Task brief: Your answer should be the full data, transcribed exactly, with no pictures in it.

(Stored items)
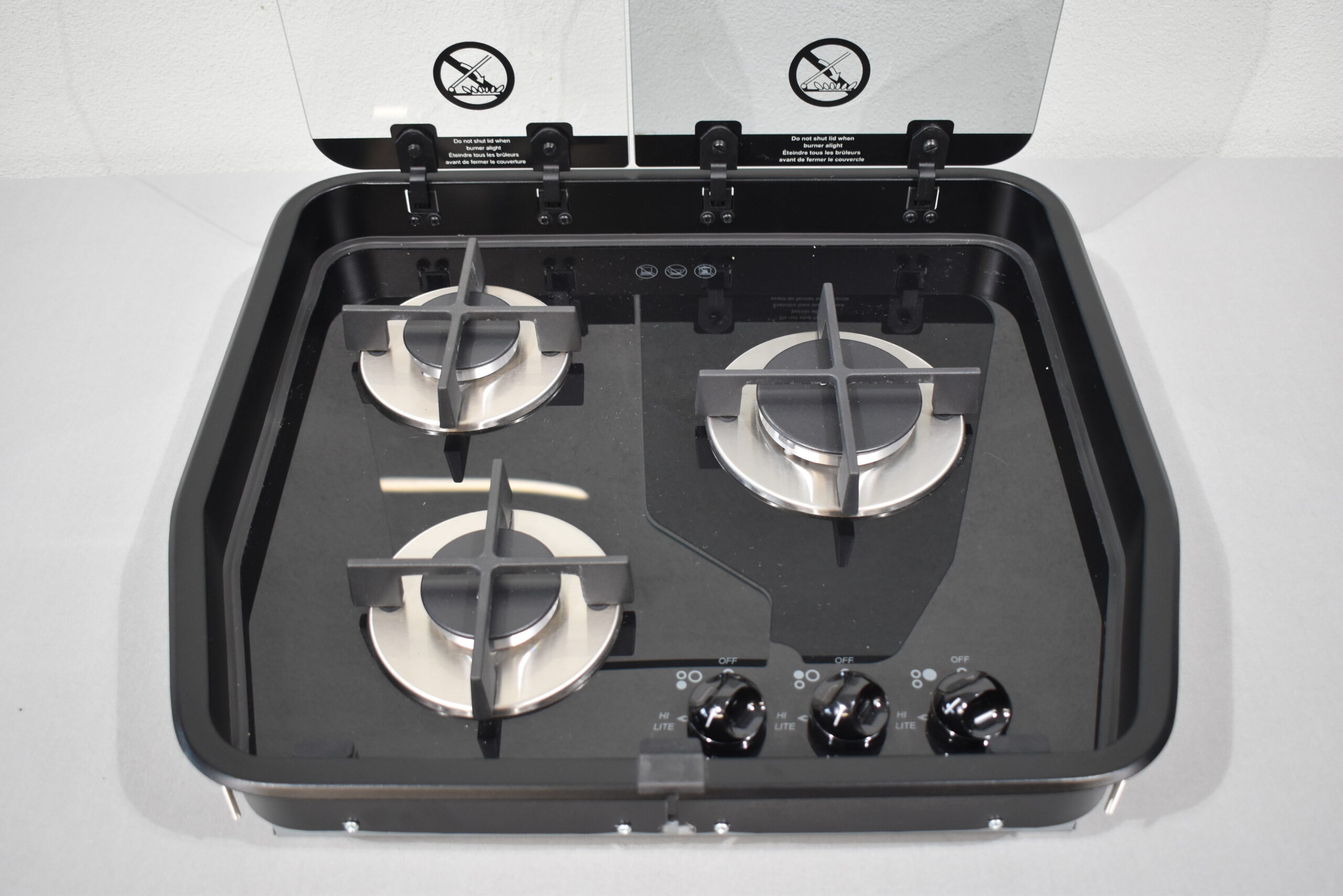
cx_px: 672
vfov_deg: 36.9
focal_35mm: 36
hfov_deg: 53.1
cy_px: 448
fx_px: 1343
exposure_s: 1/125
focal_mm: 24
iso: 900
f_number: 3.8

Solution below:
cx_px: 672
vfov_deg: 36.9
focal_35mm: 36
hfov_deg: 53.1
cy_px: 448
fx_px: 1343
exposure_s: 1/125
focal_mm: 24
iso: 900
f_number: 3.8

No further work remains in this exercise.